Your task>
Starting at the line with "Table 3. Proteomic" and ending at the line with "Table 4: Mass", print exactly the lines of the entries below. Pictures do not belong in the copy.

Working data>
═══

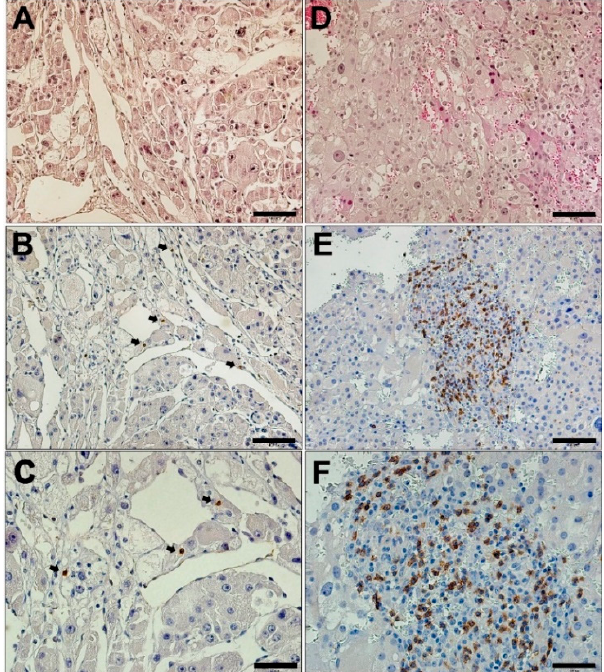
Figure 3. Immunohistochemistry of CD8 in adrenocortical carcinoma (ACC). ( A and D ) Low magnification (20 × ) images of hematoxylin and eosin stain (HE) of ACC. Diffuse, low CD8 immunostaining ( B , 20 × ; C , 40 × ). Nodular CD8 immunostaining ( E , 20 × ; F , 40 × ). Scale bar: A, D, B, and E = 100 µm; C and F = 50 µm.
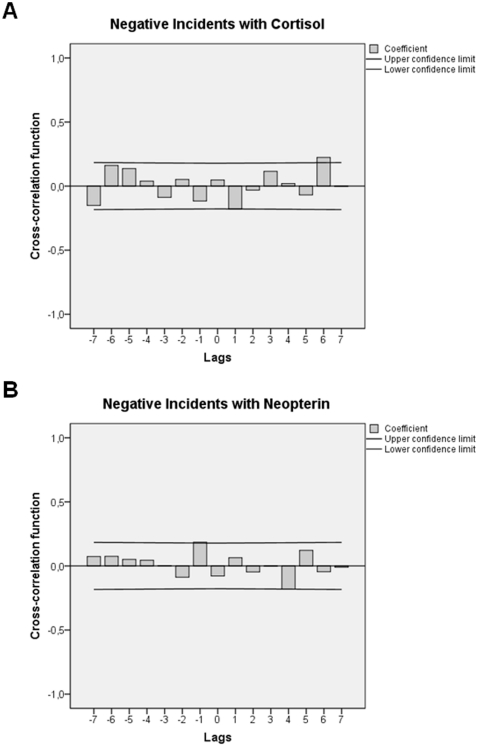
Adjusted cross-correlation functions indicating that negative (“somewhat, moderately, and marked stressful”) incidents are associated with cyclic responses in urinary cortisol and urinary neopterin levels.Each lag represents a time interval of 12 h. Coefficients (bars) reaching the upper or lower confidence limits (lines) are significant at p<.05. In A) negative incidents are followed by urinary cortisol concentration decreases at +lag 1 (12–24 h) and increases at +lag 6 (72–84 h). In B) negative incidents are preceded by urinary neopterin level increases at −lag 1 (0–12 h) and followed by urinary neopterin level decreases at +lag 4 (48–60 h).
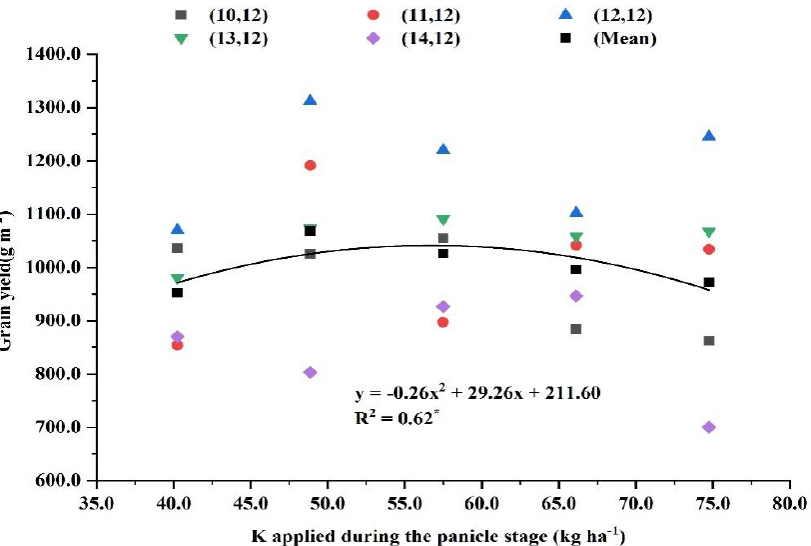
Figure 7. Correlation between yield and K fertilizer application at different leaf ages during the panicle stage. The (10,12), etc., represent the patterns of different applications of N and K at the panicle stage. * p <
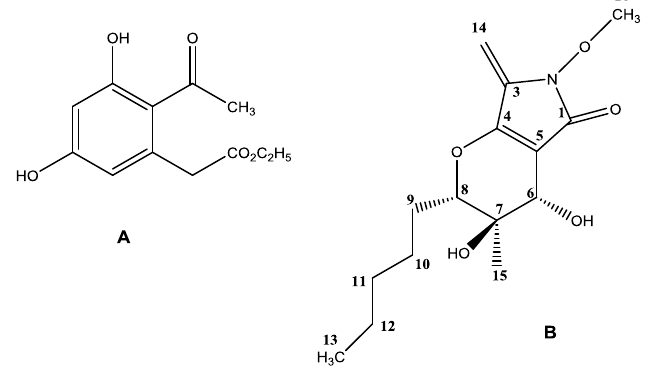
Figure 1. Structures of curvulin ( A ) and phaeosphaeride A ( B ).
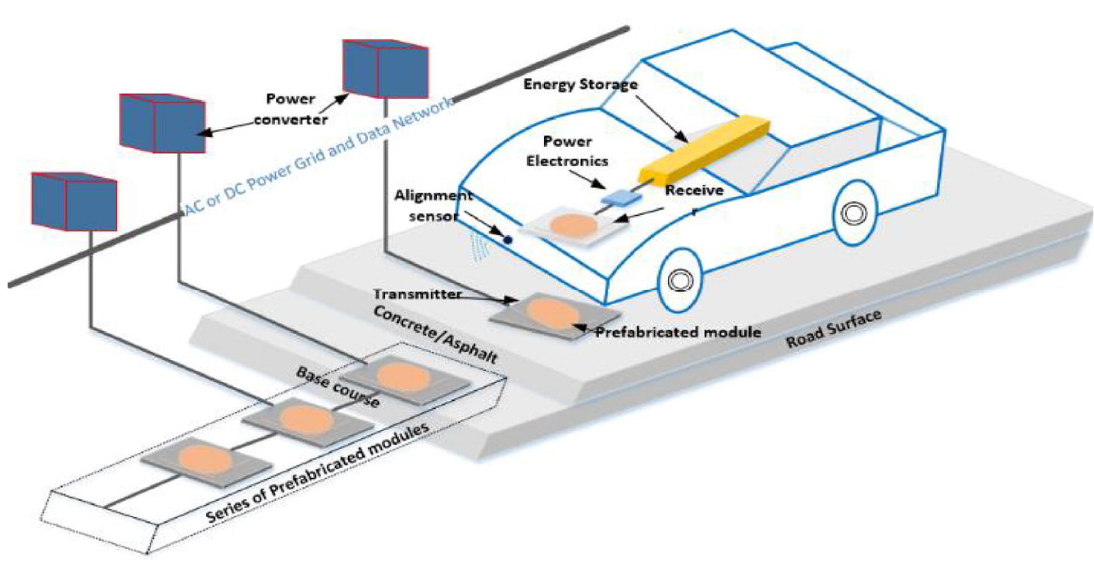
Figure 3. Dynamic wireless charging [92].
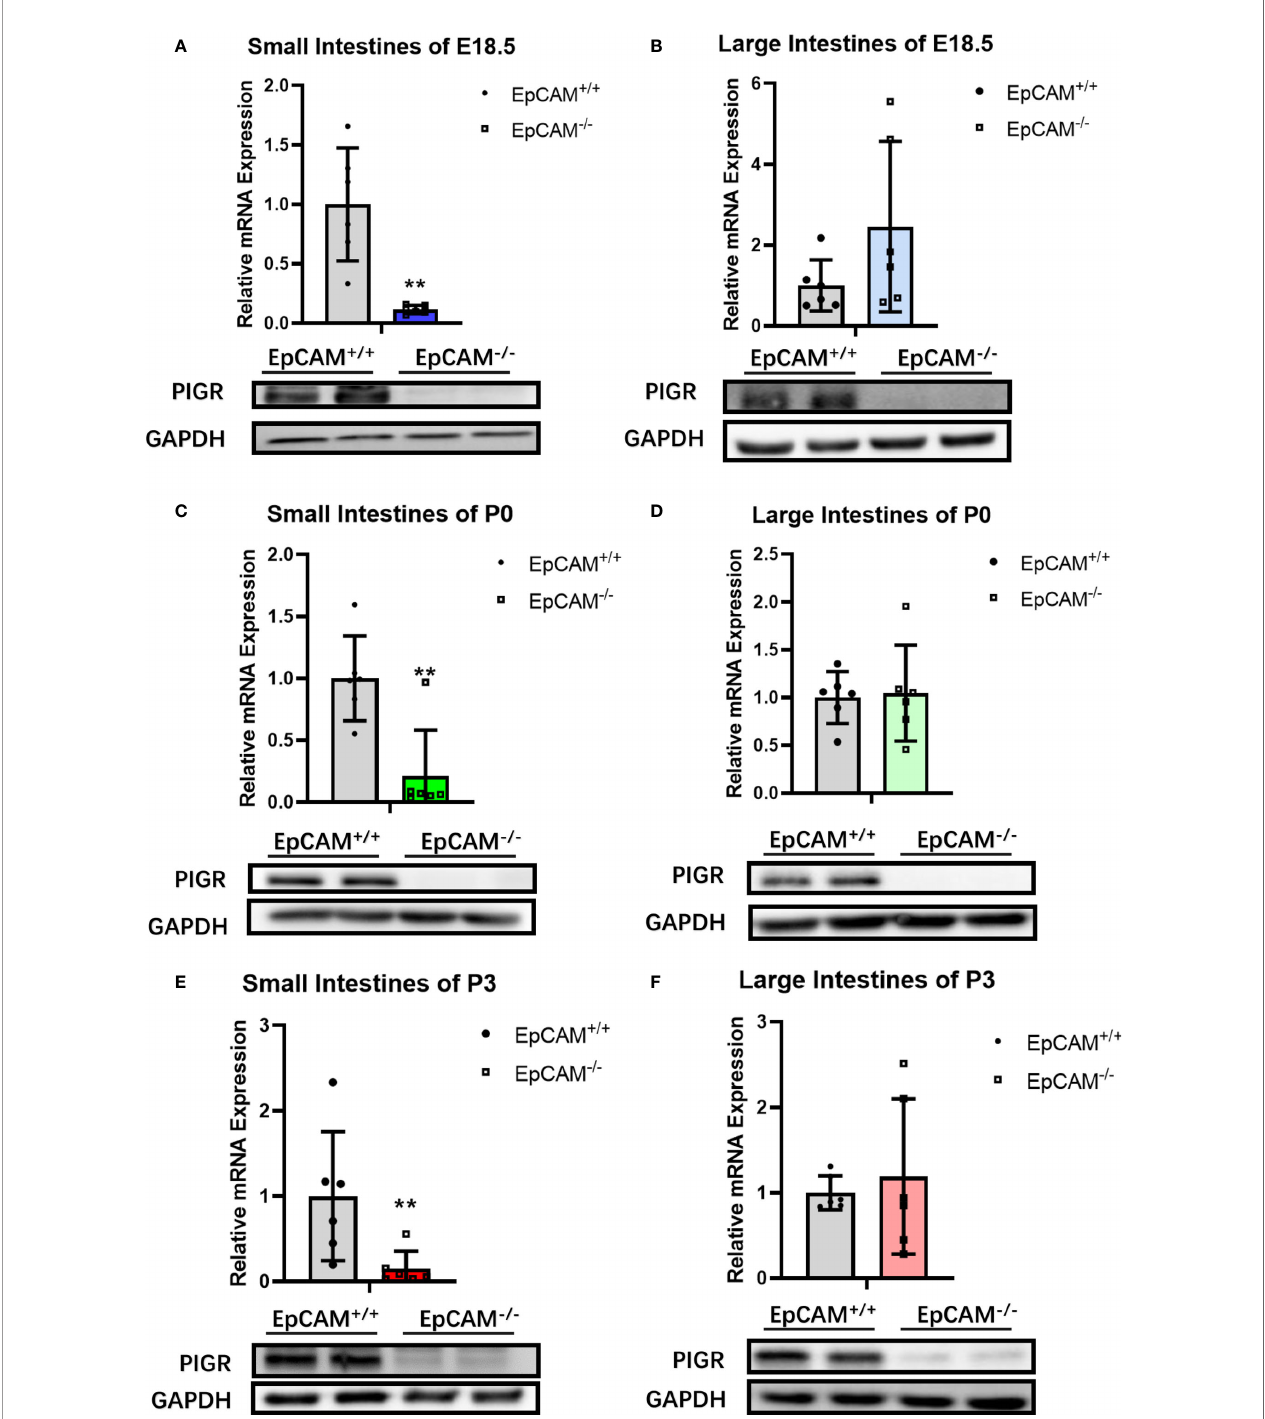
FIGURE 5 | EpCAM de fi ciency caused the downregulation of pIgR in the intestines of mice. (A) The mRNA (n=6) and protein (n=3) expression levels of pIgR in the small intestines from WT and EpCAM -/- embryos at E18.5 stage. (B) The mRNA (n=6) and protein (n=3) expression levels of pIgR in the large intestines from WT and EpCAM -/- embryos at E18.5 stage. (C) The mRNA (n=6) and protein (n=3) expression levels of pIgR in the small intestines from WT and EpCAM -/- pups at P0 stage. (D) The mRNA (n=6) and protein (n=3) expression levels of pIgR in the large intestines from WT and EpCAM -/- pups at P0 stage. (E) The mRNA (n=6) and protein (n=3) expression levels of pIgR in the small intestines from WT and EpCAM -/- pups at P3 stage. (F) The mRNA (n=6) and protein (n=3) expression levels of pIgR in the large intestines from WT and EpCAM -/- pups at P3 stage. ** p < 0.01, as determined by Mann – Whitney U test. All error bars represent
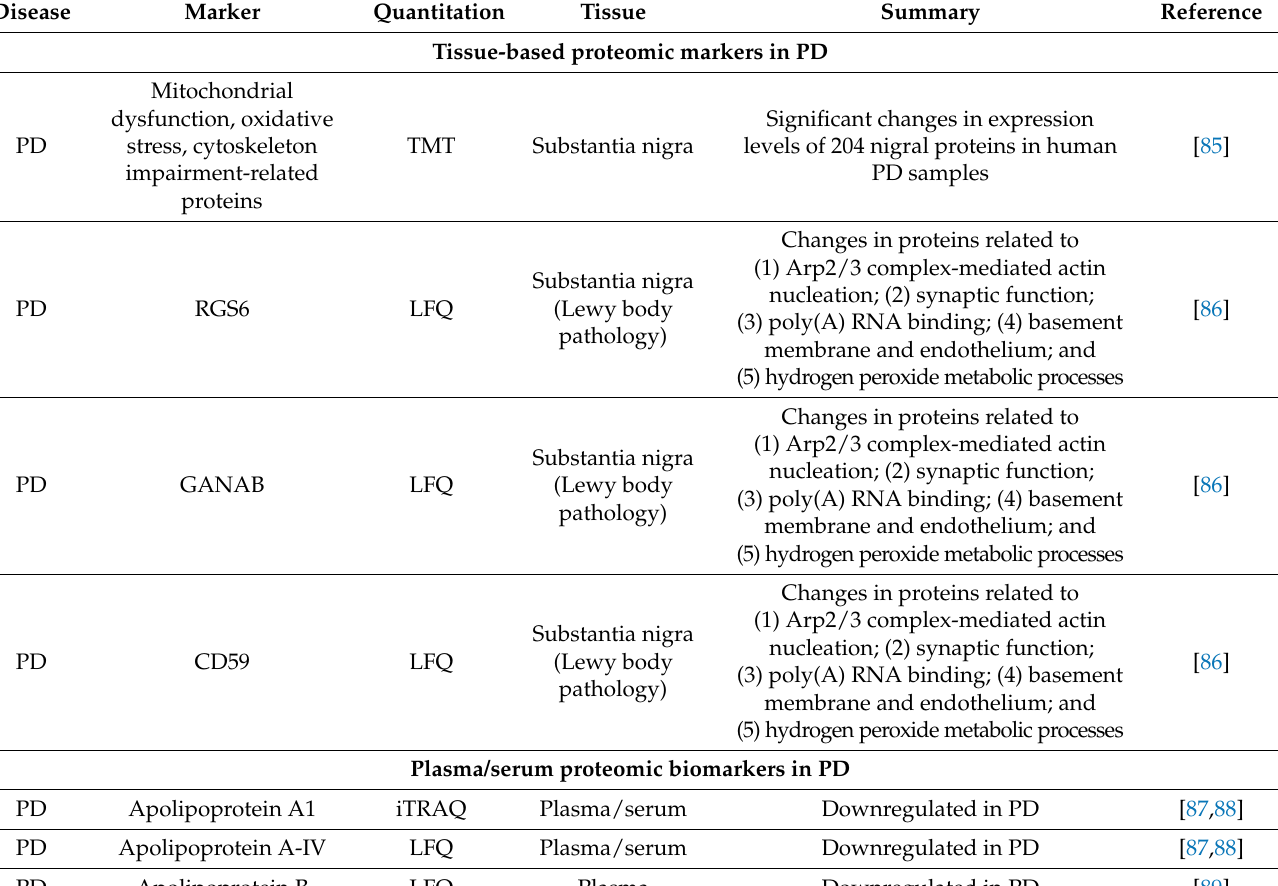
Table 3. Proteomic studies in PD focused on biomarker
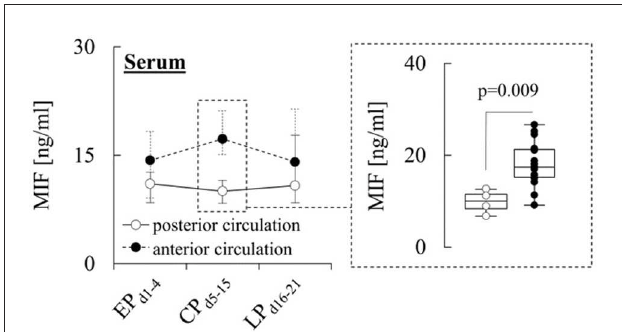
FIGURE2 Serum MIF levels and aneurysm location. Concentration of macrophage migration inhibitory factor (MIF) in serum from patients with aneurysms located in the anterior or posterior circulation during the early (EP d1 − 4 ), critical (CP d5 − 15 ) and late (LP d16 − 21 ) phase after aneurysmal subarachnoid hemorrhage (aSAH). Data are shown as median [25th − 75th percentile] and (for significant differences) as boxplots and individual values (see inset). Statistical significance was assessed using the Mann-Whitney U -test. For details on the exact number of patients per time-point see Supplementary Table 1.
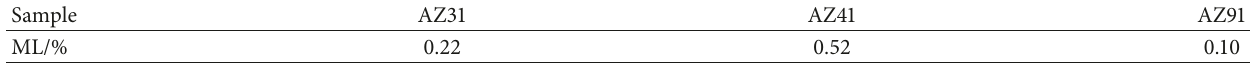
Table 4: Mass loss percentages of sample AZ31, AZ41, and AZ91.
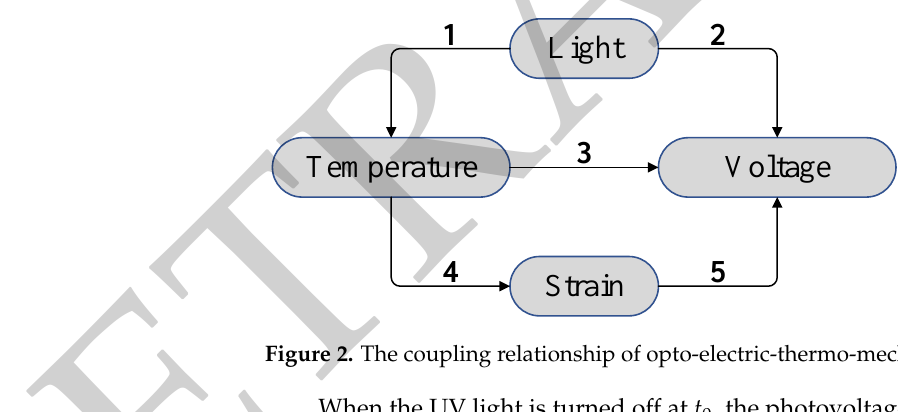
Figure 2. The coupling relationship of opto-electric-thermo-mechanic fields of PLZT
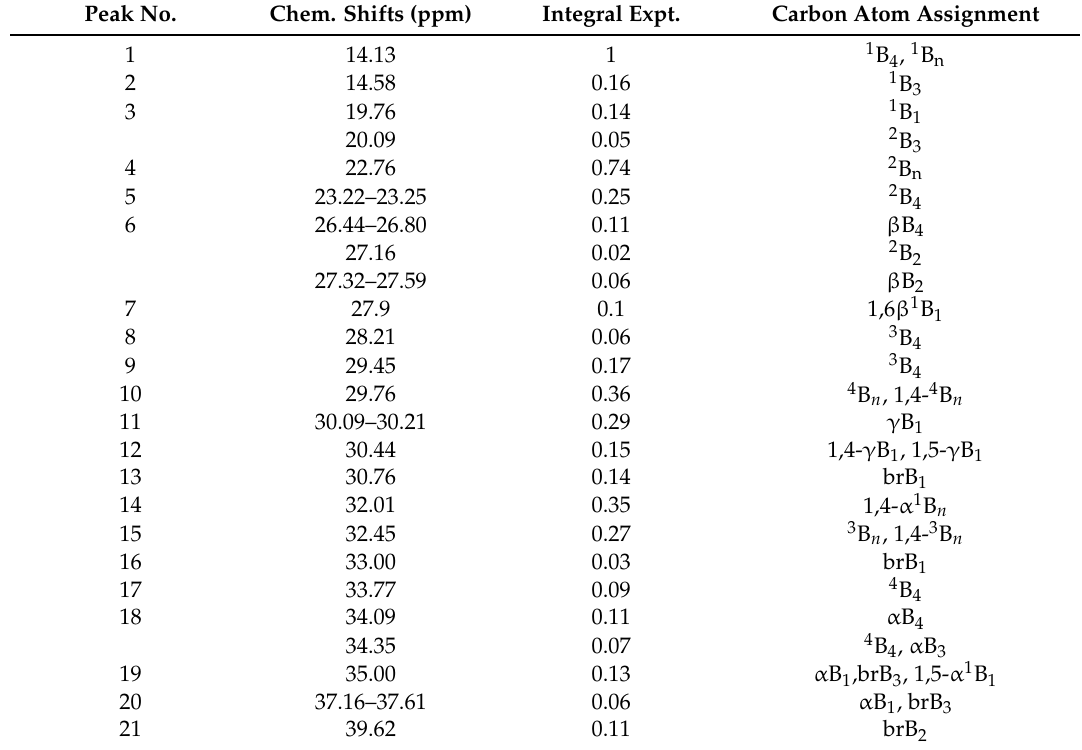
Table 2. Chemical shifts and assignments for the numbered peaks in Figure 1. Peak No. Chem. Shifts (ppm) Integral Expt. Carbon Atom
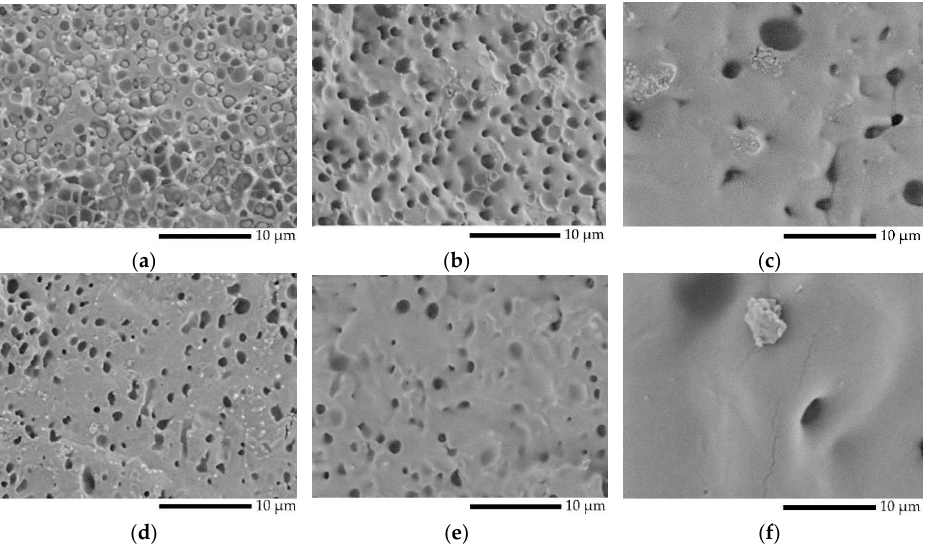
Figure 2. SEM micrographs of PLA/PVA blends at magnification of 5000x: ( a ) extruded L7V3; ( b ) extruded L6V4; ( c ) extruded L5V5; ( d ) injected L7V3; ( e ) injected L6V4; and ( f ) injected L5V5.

═══

Task answer>
Table 3. Proteomic studies in PD focused on biomarker
FIGURE2 Serum MIF levels and aneurysm location. Concentration of macrophage migration inhibitory factor (MIF) in serum from patients with aneurysms located in the anterior or posterior circulation during the early (EP d1 − 4 ), critical (CP d5 − 15 ) and late (LP d16 − 21 ) phase after aneurysmal subarachnoid hemorrhage (aSAH). Data are shown as median [25th − 75th percentile] and (for significant differences) as boxplots and individual values (see inset). Statistical significance was assessed using the Mann-Whitney U -test. For details on the exact number of patients per time-point see Supplementary Table 1.
Table 4: Mass loss percentages of sample AZ31, AZ41, and AZ91.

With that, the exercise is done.